### Data provided
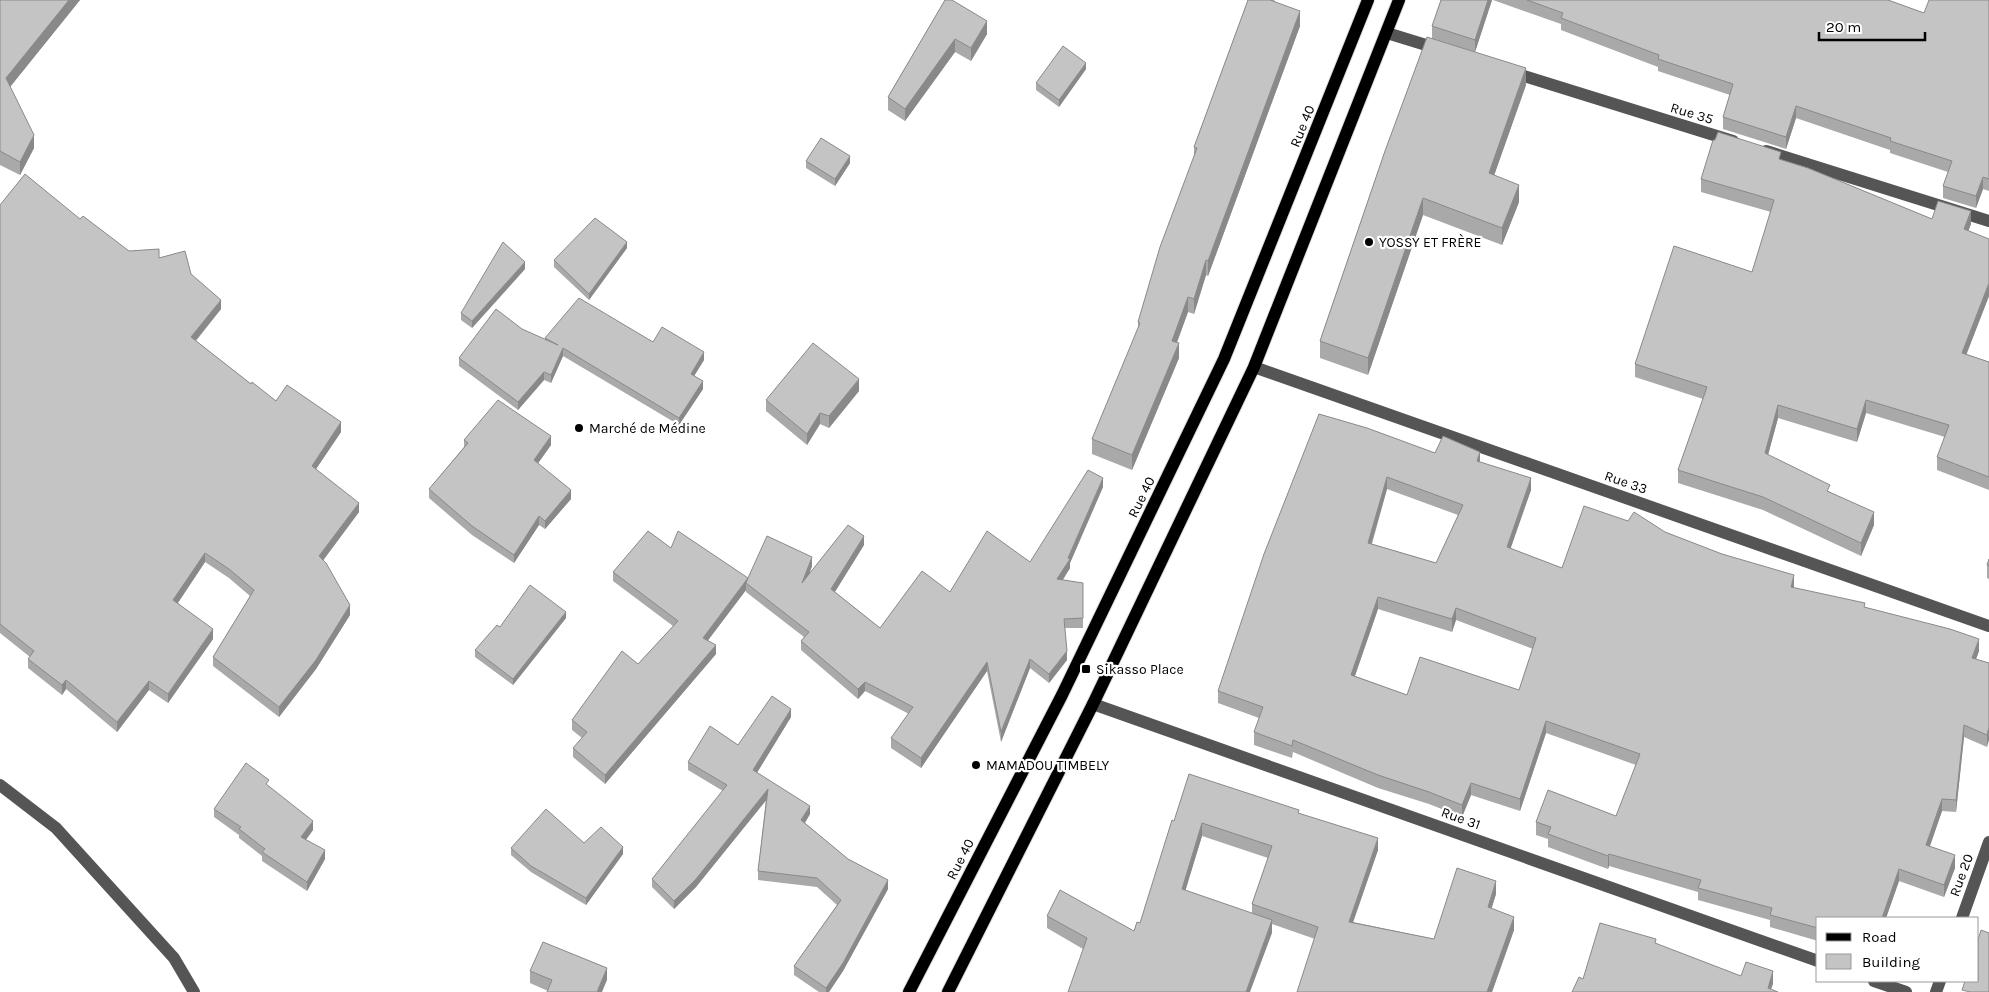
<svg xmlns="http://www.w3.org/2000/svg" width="1989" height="992" font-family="Karla,sans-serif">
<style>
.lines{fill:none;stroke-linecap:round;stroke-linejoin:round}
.major-casing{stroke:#dbdbdb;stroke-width:14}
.minor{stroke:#555;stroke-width:12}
.major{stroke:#000;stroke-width:12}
.wall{fill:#a9a9a9;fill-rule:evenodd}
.shaded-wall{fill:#898989}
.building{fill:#c4c4c4;stroke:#898989;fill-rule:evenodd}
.poi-dot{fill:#000;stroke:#fff;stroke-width:2}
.labels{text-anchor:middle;stroke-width:4.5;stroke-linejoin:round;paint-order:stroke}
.street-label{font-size:14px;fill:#000;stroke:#fff}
.poi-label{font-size:14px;fill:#000;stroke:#fff;text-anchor:start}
</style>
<rect width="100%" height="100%" fill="#fff"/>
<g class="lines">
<g class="major-casing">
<path id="major" d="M 909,992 L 1062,695 L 1224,359 L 1368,0
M 948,992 L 1093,704 L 1254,367 L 1399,0"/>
</g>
<path class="minor" d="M 1387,33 L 1439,49
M 1511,72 L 1733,141
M 1766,151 L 1989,221
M 1254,367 L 1989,626
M 1093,704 L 1818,961
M 0,785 L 56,828 L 174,958 L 194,992
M 1962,918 L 1989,842
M 1874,981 L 1906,992
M 1936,992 L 1940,981"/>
<use href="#major" class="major"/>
</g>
<path class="wall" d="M 0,0 L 80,0 L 10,87 L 34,148 L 20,175 L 0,165 Z
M 945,0 L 987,34 L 971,61 L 955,52 L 905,121 L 888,110 L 888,97 Z
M 1248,0 L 1275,0 L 1274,1 L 1300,26 L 1208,276 L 1206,275 L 1194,314 L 1188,312 L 1177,342 L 1179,358 L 1132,470 L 1092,454 L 1092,439 L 1138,330 L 1138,322 L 1194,158 L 1194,147 Z
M 1441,0 L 1492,0 L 1475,52 L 1432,39 L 1432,26 Z
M 1493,0 L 1888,0 L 1924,13 L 1989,0 L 1989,191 L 1983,189 L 1976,208 L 1943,198 L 1943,186 L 1948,172 L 1890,153 L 1890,150 L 1796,118 L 1786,149 L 1723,129 L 1723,117 L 1730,95 L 1658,71 L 1658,67 L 1561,30 L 1561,24 Z
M 1086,69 L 1059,107 L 1036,90 L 1036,83 Z
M 1526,85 L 1494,175 L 1519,202 L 1502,245 L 1423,215 L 1368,375 L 1320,358 L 1320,341 L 1385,151 Z
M 1781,160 L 1932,219 L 1971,224 L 1968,231 L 1989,296 L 1966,354 L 1989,362 L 1989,490 L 1937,470 L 1937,457 L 1945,437 L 1866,413 L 1857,442 L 1778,418 L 1768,455 L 1830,492 L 1874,525 L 1861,556 L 1763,510 L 1678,483 L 1678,470 L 1703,399 L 1635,377 L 1635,364 L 1752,272 L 1771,212 L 1701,192 L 1701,179 Z
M 806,161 L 850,163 L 835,186 L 806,168 Z
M 0,205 L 80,219 L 129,251 L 159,258 L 191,274 L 221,309 L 196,341 L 251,384 L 276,401 L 341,432 L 316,469 L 359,512 L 323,560 L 350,615 L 316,669 L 279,717 L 213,666 L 213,657 L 250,596 L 229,578 L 205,562 L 178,603 L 213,639 L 168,703 L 149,690 L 117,732 L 66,689 L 62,695 L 28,668 L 28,659 L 30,657 L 0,633 Z
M 627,248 L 589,300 L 554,267 L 554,260 Z
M 525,269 L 472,328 L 461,320 L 461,313 Z
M 522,329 L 545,340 L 545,338 L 653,342 L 704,360 L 694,376 L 703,389 L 679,425 L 563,356 L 551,383 L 544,380 L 518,410 L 459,366 L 459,358 Z
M 859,391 L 829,428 L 820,424 L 807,445 L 766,411 L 766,400 Z
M 1319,414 L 1435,453 L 1480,462 L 1531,490 L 1510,548 L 1562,568 L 1628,521 L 1665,532 L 1794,588 L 1865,607 L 1979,651 L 1976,659 L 1989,663 L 1987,747 L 1964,737 L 1956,812 L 1942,811 L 1930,846 L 1955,868 L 1944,897 L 1899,881 L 1886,918 L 1818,918 L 1818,941 L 1770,927 L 1770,920 L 1698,900 L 1698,892 L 1609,866 L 1608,869 L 1548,847 L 1548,839 L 1536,835 L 1536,822 L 1616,816 L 1636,765 L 1546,733 L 1520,811 L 1471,795 L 1462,817 L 1429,804 L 1378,788 L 1293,752 L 1292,758 L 1254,745 L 1254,732 L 1259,718 L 1218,703 L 1218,691 ZM 1387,489 L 1458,515 L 1436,563 L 1372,544 ZM 1378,609 L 1452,632 L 1456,620 L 1533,649 L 1519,690 L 1407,695 L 1355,676 Z
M 464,440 L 551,445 L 538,463 L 571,499 L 545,529 L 539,525 L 514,563 L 472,535 L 429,498 L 429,489 L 464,447 Z
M 1103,487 L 1070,563 L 1070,568 L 1063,580 L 1083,583 L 1083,628 L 1065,628 L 1067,660 L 1049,683 L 1030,668 L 1001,742 L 987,671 L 921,768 L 891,748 L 891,738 L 909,714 L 865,691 L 858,699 L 801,650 L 801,641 L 804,637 L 746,592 L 746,590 L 708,640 L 716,654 L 605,784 L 573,757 L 573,748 L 582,738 L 572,730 L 572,720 L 638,664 L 673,626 L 613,581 L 613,572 L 671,548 L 748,578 L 812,566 L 809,575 L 864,545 L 835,592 L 880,628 L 950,592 L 1030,562 Z
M 1989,559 L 1989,579 L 1987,578 L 1987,565 Z
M 566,618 L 513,685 L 475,657 L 475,650 L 500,627 Z
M 791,717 L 757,773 L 810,814 L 805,823 L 848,859 L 888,889 L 843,971 L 829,992 L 819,992 L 794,975 L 794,966 L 837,905 L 817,887 L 758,880 L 758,871 L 766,799 L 696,887 L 674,909 L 652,887 L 652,879 L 723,791 L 688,770 L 688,762 L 738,745 Z
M 269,786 L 313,830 L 306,840 L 325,859 L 307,891 L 262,861 L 262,856 L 239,838 L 239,835 L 214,817 L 214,809 Z
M 1299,813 L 1378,850 L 1353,922 L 1434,939 L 1496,894 L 1491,909 L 1514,930 L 1492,992 L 1297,992 L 1315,939 L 1272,924 L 1272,933 L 1083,949 L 1047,928 L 1047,916 L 1134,931 L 1140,923 L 1174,821 ZM 1202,836 L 1268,858 L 1252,904 L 1252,914 L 1185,890 Z
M 584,843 L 623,854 L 586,905 L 531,872 L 511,855 L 511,848 Z
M 530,971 L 607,980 L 548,991 L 530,983 Z"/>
<path class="shaded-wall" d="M 69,0 L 80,0 L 6,92 L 6,78 Z
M 1488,0 L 1492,0 L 1475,52 L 1475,40 Z
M 1300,11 L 1300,26 L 1208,276 L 1208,261 Z
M 987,21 L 987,34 L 971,61 L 971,48 Z
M 955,39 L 955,52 L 905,121 L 905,109 Z
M 1086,63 L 1086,69 L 1059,107 L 1059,100 Z
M 1526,68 L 1526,85 L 1489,190 L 1489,173 Z
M 1796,106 L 1796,118 L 1786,149 L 1786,137 Z
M 34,135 L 34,148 L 20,175 L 20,162 Z
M 850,156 L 850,163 L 835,186 L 835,179 Z
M 1983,177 L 1983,189 L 1976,208 L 1976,196 Z
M 1519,185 L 1519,202 L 1502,245 L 1502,228 Z
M 1423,198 L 1423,215 L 1368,375 L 1368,358 Z
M 1971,211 L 1971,224 L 1964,242 L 1964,229 Z
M 627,242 L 627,248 L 589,300 L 589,294 Z
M 1206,260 L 1206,275 L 1194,314 L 1194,299 Z
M 525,262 L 525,269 L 472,328 L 472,321 Z
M 1989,283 L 1989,296 L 1962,366 L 1962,353 Z
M 1188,297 L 1188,312 L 1172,356 L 1172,341 Z
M 221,300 L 221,309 L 191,346 L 191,337 Z
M 1179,343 L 1179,358 L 1132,470 L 1132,455 Z
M 563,348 L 563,356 L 551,383 L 551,375 Z
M 704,352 L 704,360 L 691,381 L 691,374 Z
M 544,372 L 544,380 L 518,410 L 518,402 Z
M 859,379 L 859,391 L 829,428 L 829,416 Z
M 703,381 L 703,389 L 679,425 L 679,418 Z
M 1866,400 L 1866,413 L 1857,442 L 1857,429 Z
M 1778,405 L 1778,418 L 1765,466 L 1765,453 Z
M 820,413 L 820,424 L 807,445 L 807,434 Z
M 341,422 L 341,432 L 312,475 L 312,466 Z
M 551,436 L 551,445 L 534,469 L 534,460 Z
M 1480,452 L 1480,464 L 1477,461 Z
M 1387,477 L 1387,489 L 1368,555 L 1368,543 Z
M 1103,478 L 1103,487 L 1070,563 L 1070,568 L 1057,588 L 1057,579 L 1068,558 Z
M 1531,478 L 1531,490 L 1507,559 L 1507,547 Z
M 571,490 L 571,499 L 545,529 L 545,521 Z
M 359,503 L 359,512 L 319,566 L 319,556 Z
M 1874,512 L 1874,525 L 1861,556 L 1861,543 Z
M 539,516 L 539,525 L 514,563 L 514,555 Z
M 864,536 L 864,545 L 831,598 L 831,589 Z
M 205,553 L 205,562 L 173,610 L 173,600 Z
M 812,557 L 812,566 L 802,593 L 802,583 Z
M 1794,575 L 1794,587 L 1791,600 L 1791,587 Z
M 748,578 L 746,583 L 746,590 L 703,647 L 703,638 Z
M 1378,597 L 1378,609 L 1351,687 L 1351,675 Z
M 350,605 L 350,615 L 316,669 L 279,717 L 279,707 Z
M 1456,608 L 1456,620 L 1452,632 L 1452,619 Z
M 566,612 L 566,618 L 513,685 L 513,679 Z
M 213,629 L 213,639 L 168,703 L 168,694 Z
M 1979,639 L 1979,651 L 1972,670 L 1972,658 Z
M 716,645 L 716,654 L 605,784 L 605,775 Z
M 1067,651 L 1067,660 L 1049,683 L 1049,674 Z
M 1030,659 L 1030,668 L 1001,742 L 1001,732 Z
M 987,662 L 987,671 L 921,768 L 921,758 Z
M 66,680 L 66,689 L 62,695 L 62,685 Z
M 149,681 L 149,690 L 117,732 L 117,722 Z
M 865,682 L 865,691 L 858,699 L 858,689 Z
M 791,709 L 791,717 L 753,779 L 753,770 Z
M 1546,721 L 1546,733 L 1520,811 L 1520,799 Z
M 1964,725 L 1964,737 L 1956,812 L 1956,800 Z
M 1989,727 L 1989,740 L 1987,747 L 1987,735 Z
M 1471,783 L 1471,795 L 1462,817 L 1462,805 Z
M 768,789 L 768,798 L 696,887 L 674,909 L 674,901 Z
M 1942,799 L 1942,811 L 1926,857 L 1926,845 Z
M 810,806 L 810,814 L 801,829 L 801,820 Z
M 313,821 L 313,830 L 301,846 L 301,837 Z
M 1202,823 L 1202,836 L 1182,902 L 1182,889 Z
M 1378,838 L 1378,850 L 1349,934 L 1349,922 Z
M 623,847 L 623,854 L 586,905 L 586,898 Z
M 325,850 L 325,859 L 307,891 L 307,882 Z
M 1609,854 L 1609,866 L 1608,869 L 1608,856 Z
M 1955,855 L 1955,868 L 1944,897 L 1944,885 Z
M 1899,869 L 1899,881 L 1886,918 L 1882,918 Z
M 888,880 L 888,889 L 843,971 L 829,992 L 826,992 L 826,988 Z
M 1496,881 L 1496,894 L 1488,920 L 1488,907 Z
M 1514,917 L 1514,930 L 1492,992 L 1487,992 Z
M 1272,920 L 1272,933 L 1250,992 L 1246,992 Z
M 607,968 L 607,980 L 602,992 L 597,992 Z
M 1773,971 L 1773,984 L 1770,992 L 1768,988 Z"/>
<path class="building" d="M 0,0 L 69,0 L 6,78 L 34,135 L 20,162 L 0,151 Z
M 945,0 L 952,0 L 987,21 L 971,48 L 955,39 L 905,109 L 888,97 Z
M 1248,0 L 1270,0 L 1300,11 L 1208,261 L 1206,260 L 1194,299 L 1188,297 L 1172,341 L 1179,343 L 1132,455 L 1092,439 L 1140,323 L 1138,322 L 1160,247 L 1197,148 L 1194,147 Z
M 1441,0 L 1488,0 L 1475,40 L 1432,26 Z
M 1527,0 L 1888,0 L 1924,13 L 1929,0 L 1989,0 L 1989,179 L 1983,177 L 1976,196 L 1943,186 L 1952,161 L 1890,141 L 1891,138 L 1796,106 L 1786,137 L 1723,117 L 1733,84 L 1658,59 L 1659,55 L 1561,18 L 1563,13 Z
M 1427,37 L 1526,68 L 1489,173 L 1519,185 L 1502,228 L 1423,198 L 1368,358 L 1320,341 L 1385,151 Z
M 1063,46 L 1086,63 L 1059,100 L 1036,83 Z
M 1718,132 L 1781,152 L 1779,159 L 1808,168 L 1932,219 L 1938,201 L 1971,211 L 1964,229 L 1989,239 L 1989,283 L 1962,353 L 1989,362 L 1989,477 L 1937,457 L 1949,425 L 1866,400 L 1857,429 L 1778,405 L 1765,453 L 1830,485 L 1827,491 L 1874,512 L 1861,543 L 1763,497 L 1678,470 L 1707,387 L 1635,364 L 1674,246 L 1752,272 L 1774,200 L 1701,179 L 1713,140 L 1715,140 Z
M 821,138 L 850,156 L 835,179 L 806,161 Z
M 25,174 L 80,219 L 83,216 L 129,251 L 159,249 L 159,258 L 185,251 L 191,274 L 221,300 L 191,337 L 251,384 L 252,382 L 276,401 L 287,385 L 341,422 L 312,466 L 359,503 L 319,556 L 326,563 L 350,605 L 316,660 L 279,707 L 213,657 L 254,590 L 229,569 L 205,553 L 173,600 L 213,629 L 168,694 L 149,681 L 117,722 L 66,680 L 62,685 L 28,659 L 34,651 L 0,624 L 0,205 Z
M 595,218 L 627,242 L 589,294 L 554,260 Z
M 503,242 L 525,262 L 472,321 L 461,313 Z
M 579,298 L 653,342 L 662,327 L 704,352 L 691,374 L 703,381 L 679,418 L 563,348 L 551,375 L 544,372 L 518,402 L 459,358 L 496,309 L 522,329 L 558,345 L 545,338 Z
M 813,343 L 859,379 L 829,416 L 820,413 L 807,434 L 766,400 Z
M 498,400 L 551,436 L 534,460 L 571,490 L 545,521 L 539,516 L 514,555 L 472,526 L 429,489 L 468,443 L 464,440 Z
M 1319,414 L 1367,428 L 1435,453 L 1443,436 L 1480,452 L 1477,461 L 1531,478 L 1507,547 L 1562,568 L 1584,506 L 1628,521 L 1634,512 L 1665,532 L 1722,554 L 1794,575 L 1791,587 L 1865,603 L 1864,607 L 1950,629 L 1979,639 L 1972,658 L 1989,663 L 1989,727 L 1987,735 L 1964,725 L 1956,800 L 1942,799 L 1926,845 L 1955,855 L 1944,885 L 1899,869 L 1882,918 L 1818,918 L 1818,928 L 1770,915 L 1772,908 L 1698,888 L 1701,880 L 1609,854 L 1608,856 L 1548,834 L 1551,827 L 1536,822 L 1548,790 L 1616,816 L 1640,754 L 1546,721 L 1520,799 L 1471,783 L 1462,805 L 1429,792 L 1378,775 L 1293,740 L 1292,746 L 1254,732 L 1263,707 L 1218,691 L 1264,554 ZM 1387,477 L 1463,505 L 1436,563 L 1368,543 ZM 1378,597 L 1452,619 L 1456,608 L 1536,638 L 1519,690 L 1420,657 L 1407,695 L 1351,675 Z
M 1088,470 L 1103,478 L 1068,558 L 1070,559 L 1057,579 L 1083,583 L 1083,618 L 1064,619 L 1067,651 L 1049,674 L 1030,659 L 1001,732 L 987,662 L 921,758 L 891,738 L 913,707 L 865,682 L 858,689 L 801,641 L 809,632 L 746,583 L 748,578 L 703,638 L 716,645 L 605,775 L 573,748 L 587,732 L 572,720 L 622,651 L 638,664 L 678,621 L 613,572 L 648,531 L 671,548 L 678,531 L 748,578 L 767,536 L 812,557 L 802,583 L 848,525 L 864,536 L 831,589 L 880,628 L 922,571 L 950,592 L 987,531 L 1030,562 Z
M 1989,559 L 1989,566 L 1987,565 Z
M 530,585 L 566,612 L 513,679 L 475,650 L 497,625 L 500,627 Z
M 772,696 L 791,709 L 753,770 L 810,806 L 801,820 L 848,859 L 888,880 L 843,963 L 826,988 L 794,966 L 841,900 L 817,878 L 758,871 L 768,789 L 696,879 L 674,901 L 652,879 L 727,785 L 688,762 L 710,726 L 738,745 Z
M 246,763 L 269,780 L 266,784 L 313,821 L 301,837 L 325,850 L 307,882 L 262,852 L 265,849 L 239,829 L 241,827 L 214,809 Z
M 1189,774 L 1299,810 L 1298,813 L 1378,838 L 1349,922 L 1434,939 L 1457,868 L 1496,881 L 1488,907 L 1514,917 L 1487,992 L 1297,992 L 1318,927 L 1252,904 L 1272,846 L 1202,823 L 1182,889 L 1272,920 L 1246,992 L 1068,992 L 1087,938 L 1047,916 L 1060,890 L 1134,931 L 1137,922 L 1140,923 L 1172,820 L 1174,821 Z
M 546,809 L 584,843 L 601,827 L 623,847 L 586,898 L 531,866 L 511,848 Z
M 1600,923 L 1656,939 L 1655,943 L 1741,976 L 1746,962 L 1773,971 L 1768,988 L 1778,992 L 1572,992 L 1579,977 L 1583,979 Z
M 1981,930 L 1989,933 L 1989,992 L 1970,992 L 1962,990 L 1965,981 L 1978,981 L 1978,940 Z
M 543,942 L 607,968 L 597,992 L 547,992 L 552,980 L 530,971 Z"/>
<g class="poi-dot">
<circle cx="1369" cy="242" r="5"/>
<circle cx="579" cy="428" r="5"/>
<rect x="1081" y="664" width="10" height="10" rx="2.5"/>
<circle cx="976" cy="765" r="5"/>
</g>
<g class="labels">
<g class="street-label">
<text transform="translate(1692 113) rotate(17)" y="5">Rue 35</text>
<text transform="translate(1302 126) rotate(-68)" y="5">Rue 40</text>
<text transform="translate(1626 482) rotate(19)" y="5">Rue 33</text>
<text transform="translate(1141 497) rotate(-64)" y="5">Rue 40</text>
<text transform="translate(1461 818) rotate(20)" y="5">Rue 31</text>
<text transform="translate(960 859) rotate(-63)" y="5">Rue 40</text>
<text transform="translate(1961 875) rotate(-70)" y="5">Rue 20</text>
</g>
<g class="poi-label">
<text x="1379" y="247">YOSSY ET FRÈRE</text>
<text x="589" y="433">Marché de Médine</text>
<text x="1096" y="674">Sikasso Place</text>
<text x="986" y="770">MAMADOU TIMBELY</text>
</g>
</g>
<rect x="1816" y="917" width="162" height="65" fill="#ffffff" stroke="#999999"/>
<rect x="1826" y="933" width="25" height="8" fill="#000000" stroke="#999999"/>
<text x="1862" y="942" font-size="15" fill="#000000">Road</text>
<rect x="1826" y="954" width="25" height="15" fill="#c4c4c4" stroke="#999999"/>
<text x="1862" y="967" font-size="15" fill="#000000">Building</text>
<path d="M1819 32v8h106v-8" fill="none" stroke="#000000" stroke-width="2.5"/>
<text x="1826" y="32" font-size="15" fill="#000000" stroke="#ffffff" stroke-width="4" paint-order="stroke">20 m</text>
</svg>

### Assignment
Your response should be each line that includes the word "round", copied from the records.

### Written response
.lines{fill:none;stroke-linecap:round;stroke-linejoin:round}
.labels{text-anchor:middle;stroke-width:4.5;stroke-linejoin:round;paint-order:stroke}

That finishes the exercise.